YOUR GOAL – In the market report, which company did Iluka abandon its bid for?

SUPPLIED TEXT –
Shares of materials and resources companies ended mixed after iron ore falling to a new 10-year low beneath the $US40 mark. Global miner BHP Billiton was off 0.3% to A$17.99 while Rio Tinto sank 0.2% to A$44.30 and Fortescue Mining dropped 1.9% to A$1.86. Iluka improved 1.9% to A$5.47 after the minerals sands miner said it had abandoned its bid for Ireland-based Kenmare Resources. Gold miner Newcrest Mining grew 1.9% to A$11.97, after the price of the precious metal surged, jumping over 2% to $1084 an ounce.
Oil producers were down as crude-oil prices slipped further in Asian trading Monday after the Organization of the Petroleum Exporting Countries held its production quota steady at a meeting Friday, fueling worries about a growing global supply glut. Oil and gas producer Woodside Petroleum dropped 3.7% to A$28, Oil Search declined 5.4% to A$7.52, and Origin Energy was down 5.5% to A$5.12. Santos shares tanked 9.9% to A$3.81.
Shares of banks and financials were also higher. Australia & New Zealand Banking Group added 0.6% to A$27.27, Commonwealth Bank of Australia 0.4% to A$80.51, Westpac Banking Corp 0.7% to A$32.52. National Australia Bank fell 0.2% at A$29.56. Elsewhere, insurance comparison firm iSelect was collapsed 11.1% to A$1.08 after it announced it had turned down a takeover bid from private equity.
Nikkei rallies on strong overseas lead, softer yen
The Japanese share market advanced, following the gains of US markets on last Friday, amid a wave of optimism following fresh signs of robust health in the world's largest economy. 28 out of 33 TSE industry groups advanced, with the day's notable gainers comprised Foods, Retail Trade, Services and Precision Instruments issues. The Nikkei 225 index at the Tokyo Stock Exchange rebounded 0.99%, or 193.67 points, to 19698.15. The wider Topix index of all first-section shares added 0.71%, or 11.19 points, to 1585.21.

DATA SECTION –
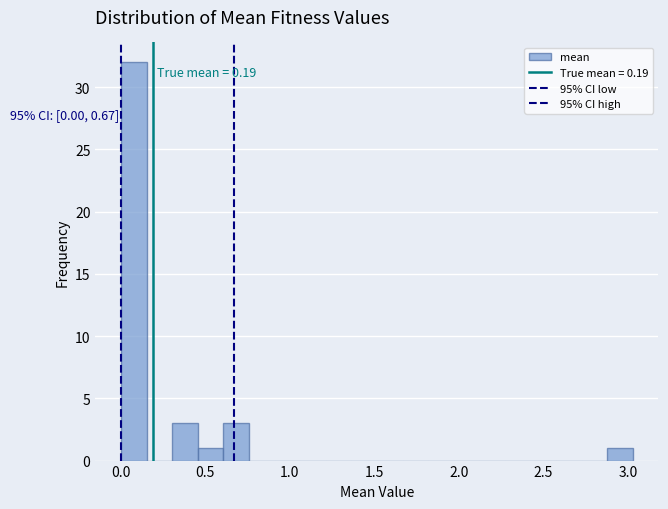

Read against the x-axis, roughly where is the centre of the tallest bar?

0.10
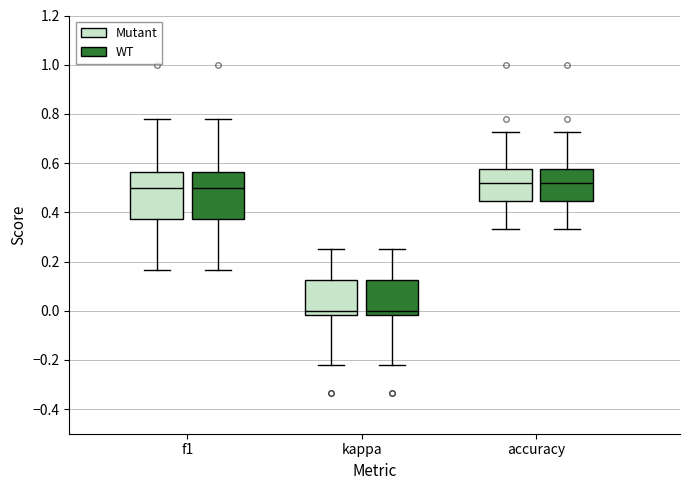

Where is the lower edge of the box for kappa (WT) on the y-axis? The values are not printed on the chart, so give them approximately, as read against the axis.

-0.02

WRITTEN RESPONSE – Ireland-based Kenmare Resources